Honoring the Rehearsal
Posted on Monday, March 4, 2013
As we look at more and more sophisticated assessment ideas and gear up for the National Core Standards in the Arts, my hope is that we do not “throw the baby out with the bathwater”! We can put so much emphasis on assessing students outside of the classroom that we begin to deemphasize the importance of the ensemble rehearsal – even though we know that is where the majority of learning takes place … and, I would argue, it is also where the majority of assessment takes place.
Through the years I have taught, performed in and observed literally hundreds of rehearsals. As musicians, rehearsals become a major part of our lives. A friend of mine, who conducts student ensembles, once declared (after a busy week of multiple rehearsals) that for him, “music is something that needs to be FIXED!” I completely understood his reference. When we conduct, we constantly analyze (assess) what we hear, and stop to make adjustments until the music is “fixed” or we run out of time before the performance.
Music educators are truly the best assessors in all of education!

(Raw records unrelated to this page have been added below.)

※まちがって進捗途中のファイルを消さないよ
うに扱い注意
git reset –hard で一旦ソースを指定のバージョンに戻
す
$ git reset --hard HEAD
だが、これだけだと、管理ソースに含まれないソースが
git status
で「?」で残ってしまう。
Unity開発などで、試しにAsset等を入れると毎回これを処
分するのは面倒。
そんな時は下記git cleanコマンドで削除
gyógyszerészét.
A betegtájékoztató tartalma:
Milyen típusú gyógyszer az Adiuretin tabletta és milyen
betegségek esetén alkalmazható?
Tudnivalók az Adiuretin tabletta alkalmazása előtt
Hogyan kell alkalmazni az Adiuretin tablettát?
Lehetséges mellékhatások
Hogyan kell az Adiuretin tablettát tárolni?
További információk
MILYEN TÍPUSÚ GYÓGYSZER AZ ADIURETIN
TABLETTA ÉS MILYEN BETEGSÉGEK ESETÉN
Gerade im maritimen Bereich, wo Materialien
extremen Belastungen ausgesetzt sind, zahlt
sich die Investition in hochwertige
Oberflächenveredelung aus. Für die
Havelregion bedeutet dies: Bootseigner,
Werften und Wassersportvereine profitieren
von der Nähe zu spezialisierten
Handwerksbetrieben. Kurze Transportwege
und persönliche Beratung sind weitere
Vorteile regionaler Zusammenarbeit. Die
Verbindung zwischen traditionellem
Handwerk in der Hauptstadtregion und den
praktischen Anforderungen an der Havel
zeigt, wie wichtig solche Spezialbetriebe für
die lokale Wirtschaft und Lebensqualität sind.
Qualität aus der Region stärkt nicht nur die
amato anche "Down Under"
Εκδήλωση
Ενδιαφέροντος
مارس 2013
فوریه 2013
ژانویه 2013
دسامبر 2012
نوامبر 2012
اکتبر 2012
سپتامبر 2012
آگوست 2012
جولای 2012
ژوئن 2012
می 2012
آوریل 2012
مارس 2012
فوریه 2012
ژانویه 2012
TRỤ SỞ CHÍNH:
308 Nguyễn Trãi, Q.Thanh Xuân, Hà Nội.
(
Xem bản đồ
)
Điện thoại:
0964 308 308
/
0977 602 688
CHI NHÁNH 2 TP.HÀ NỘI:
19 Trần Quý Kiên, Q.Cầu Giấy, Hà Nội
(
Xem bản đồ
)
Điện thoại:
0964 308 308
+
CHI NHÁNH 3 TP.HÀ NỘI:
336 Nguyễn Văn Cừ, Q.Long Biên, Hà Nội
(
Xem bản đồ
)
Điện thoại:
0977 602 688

We use our ears and eyes to find the weaknesses in our student’s skills and concept development. We then adjust our rehearsal lesson plan until we teach the students what they need to know to move ahead and be successful. In the best of our rehearsals, our students are completely engaged in this process and when they leave the classroom, true learning has taken place. We do not really need an outside assessment measure to tell us or them that this learning has taken place. The only issue we might be left with – especially when we get too caught up in preparing for a performance instead of educating individual students – is that we don’t always know what each individual student has learned and is able to demonstrate. The easy answer for this problem is to work to assure all students are heard regularly within the rehearsal setting, demonstrating growth alone or in small groups of students.
Hurray for the music educator!
There is a down side to all of this, however. As music educators we tend to be some of the worst in all of education about actually recording the individual student evidence that we have observed. This is the reason that we often base our grading on attendance at rehearsals/performances, practice sheets, and attitude – instead of on music standards and skill development. We tend to completely disregard the most important aspects of our teaching and student learning only because it is easier to come up with a clean point system that will create a grade than to take the time to actually record what we know.
My challenge to music teachers and supervisors alike is to put the emphasis back where it belongs – in the music ensemble rehearsal – by discovering simple methods of systematically recording the evidence of growth using our music standards. Grades will become a pure statement of learning based the student demonstrations of the important musical skills and concepts!
Author David Weatherred serves as Visual & Performing Arts Coordinator and Events Coordinator for the Spokane Public Schools.